(Hardware design source files)
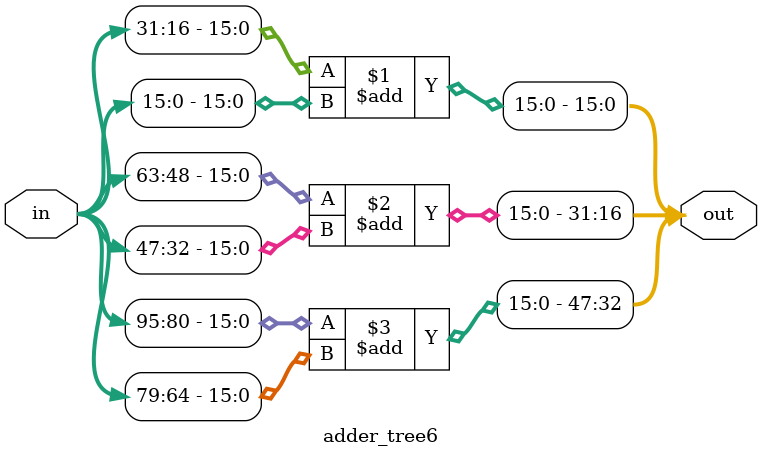
<source format=v>

`timescale 1ns /1ns

module adder_tree6(in, out);

input signed [6 * 16 - 1 : 0] in;
output signed [3 * 16 - 1 : 0] out;

genvar i;
generate
    for ( i = 0; i < 3 ; i = i + 1) begin
        assign out[16 * i +: 16] = in[16 * (2*i + 1) +: 16] + in[16 * (2*i) +: 16];
    end
endgenerate
endmodule
</source>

_Prompt_: Print the records above exactly as they stand, but leave out the pictures.

_Answer space_:
<source format=v>

`timescale 1ns /1ns

module adder_tree6(in, out);

input signed [6 * 16 - 1 : 0] in;
output signed [3 * 16 - 1 : 0] out;

genvar i;
generate
    for ( i = 0; i < 3 ; i = i + 1) begin
        assign out[16 * i +: 16] = in[16 * (2*i + 1) +: 16] + in[16 * (2*i) +: 16];
    end
endgenerate
endmodule
</source>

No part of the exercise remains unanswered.